We’re met at the moment I’m trying to lookin’ for romance. With no hopes and.. sincerity to let everything flow just like water. But still, inside, I wish I could find a man who wanted me and draw romance on our white and clean canvas, together.
So, without telling myself that you’re potential (cause after I stated that you have such potential, you become more interesting — yes, you are). You had a good and smart personality. The way you talk is like an educated man that half of me whos always wanted.
We could talk like best friend — of course, you’re trying to make it works, at the beginning. Cause yea, “p” things. Sure, I knew that you were interested in my body and mind but about my heart, not me as a whole person.
I’ve said to you that I wanted a romance, and you said that you’re afraid of it — you wanted it to be casual. And I don’t know why, there was a time I told you to meet up, to enjoy the night together.
You always talk like a gentle responsible man. As I remembered, yes, that’s not for my needs — but yours. Ex: you said we need to use a condom while we’re having sex it’s because you don’t want to have kids that way. Do you ever ask me how I feel while I’d have sex without feelings? I don’t think I could. Part of me wanted sex for about 45%, and the rest 55% I wanted to be loved.
After several weeks we get close, and now, everything seems like not worthy, useless.
What I said the first time before we enter this kind of relationship (bswb: best friend with benefit — you named it) is, “If we never try how will we know”, These words don’t even need to be proven because… I think no more interest in you, for me. And that’s ok.
I’m born to feel this way. Later I’m sure I’ll realize that I must give myself rest of mind — of thinking about romance. Cause I was born alone, and sure I’ll die alone.
Ironically, I miss you.
After the words I write above, I still could say that “I miss you”. I miss the way we’re trying to be there for each other. I miss the way we talk about nonsense. I miss the way you were angry about your job. I miss the way I’m hoping you and you were there, trying your best to be my bestie — maybe because you wants any “benefits”.
Since you’re my bestie, I won’t push you to the wall on trying to make us a couple.
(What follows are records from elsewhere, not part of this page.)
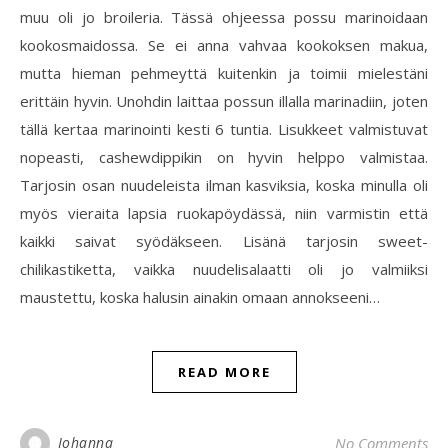
muu oli jo broileria. Tässä ohjeessa possu marinoidaan
kookosmaidossa. Se ei anna vahvaa kookoksen makua,
mutta hieman pehmeyttä kuitenkin ja toimii mielestäni
erittäin hyvin. Unohdin laittaa possun illalla marinadiin, joten
tällä kertaa marinointi kesti 6 tuntia. Lisukkeet valmistuvat
nopeasti, cashewdippikin on hyvin helppo valmistaa.
Tarjosin osan nuudeleista ilman kasviksia, koska minulla oli
myös vieraita lapsia ruokapöydässä, niin varmistin että
kaikki saivat syödäkseen. Lisänä tarjosin sweet-
chilikastiketta, vaikka nuudelisalaatti oli jo valmiiksi
maustettu, koska halusin ainakin omaan annokseeni…
READ MORE
Johanna
No Comments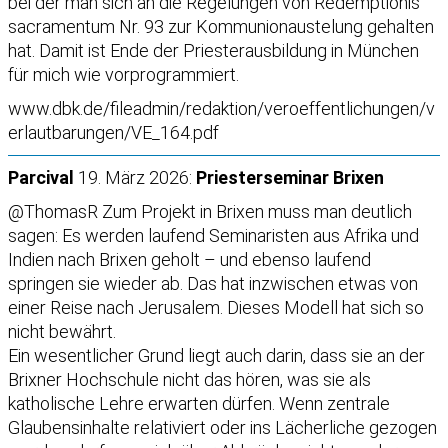
bei der man sich an die Regelungen von Redemptionis
sacramentum Nr. 93 zur Kommunionaustelung gehalten
hat. Damit ist Ende der Priesterausbildung in München
für mich wie vorprogrammiert.
www.dbk.de/fileadmin/redaktion/veroeffentlichungen/v
erlautbarungen/VE_164.pdf
Parcival
19. März 2026:
Priesterseminar Brixen
@ThomasR Zum Projekt in Brixen muss man deutlich
sagen: Es werden laufend Seminaristen aus Afrika und
Indien nach Brixen geholt – und ebenso laufend
springen sie wieder ab. Das hat inzwischen etwas von
einer Reise nach Jerusalem. Dieses Modell hat sich so
nicht bewährt.
Ein wesentlicher Grund liegt auch darin, dass sie an der
Brixner Hochschule nicht das hören, was sie als
katholische Lehre erwarten dürfen. Wenn zentrale
Glaubensinhalte relativiert oder ins Lächerliche gezogen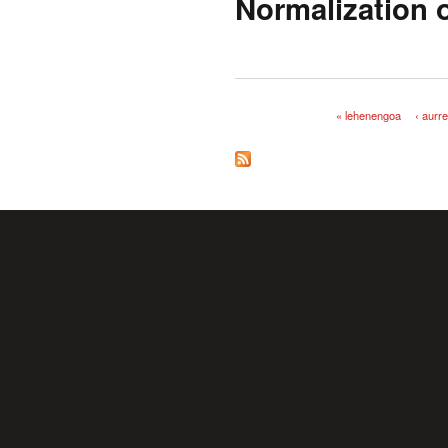
Normalization o
« lehenengoa
‹ aurr
Orriak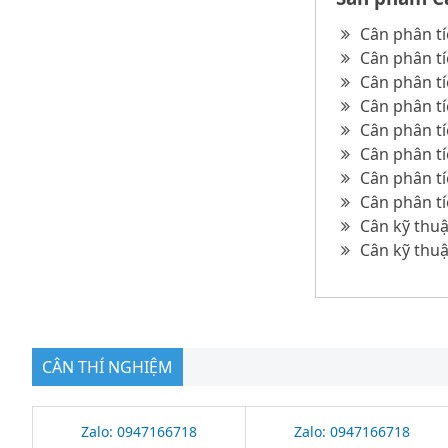
Cân phân tí
Cân phân tí
Cân phân t
Cân phân tí
Cân phân t
Cân phân tí
Cân phân tí
Cân phân tí
Cân kỹ thu
Cân kỹ thu
CÂN THÍ NGHIỆM
Zalo: 0947166718
Zalo: 0947166718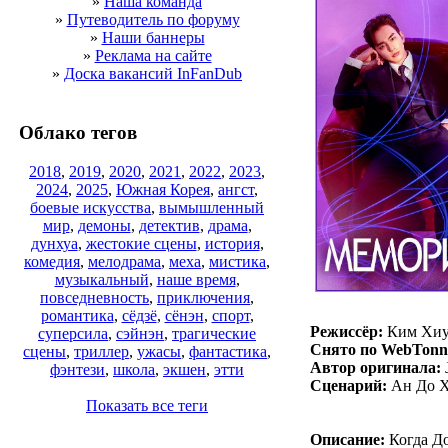
»
Наша команда
»
Путеводитель по форуму
»
Наши баннеры
»
Реклама на сайте
»
Доска вакансий InFanDub
Облако тегов
2018
,
2019
,
2020
,
2021
,
2022
,
2023
,
2024
,
2025
,
Южная Корея
,
ангст
,
боевые искусства
,
вымышленный
мир
,
демоны
,
детектив
,
драма
,
дунхуа
,
жестокие сцены
,
история
,
комедия
,
мелодрама
,
меха
,
мистика
,
музыкальный
,
наше время
,
повседневность
,
приключения
,
романтика
,
сёдзё
,
сёнэн
,
спорт
,
Режиссёр:
Ким Хиу,
суперсила
,
сэйнэн
,
трагические
Снято по WebTonn
сцены
,
триллер
,
ужасы
,
фантастика
,
Автор оригинала:
фэнтези
,
школа
,
экшен
,
этти
Сценарий:
Ан До Х
Показать все теги
Описание:
Когда До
I’ll support your decision by trying to not chat you regularly. It’ll help, I guess.
I wish the best for you, by trying to eliminate even the small feelings for you. And I wish for my mental health, to survive, to be brave and chill.
Longlast relationship is about to find the right person at the right time.
I’ll enjoying myself, repres my emotions while everything is about you, And move on slowly.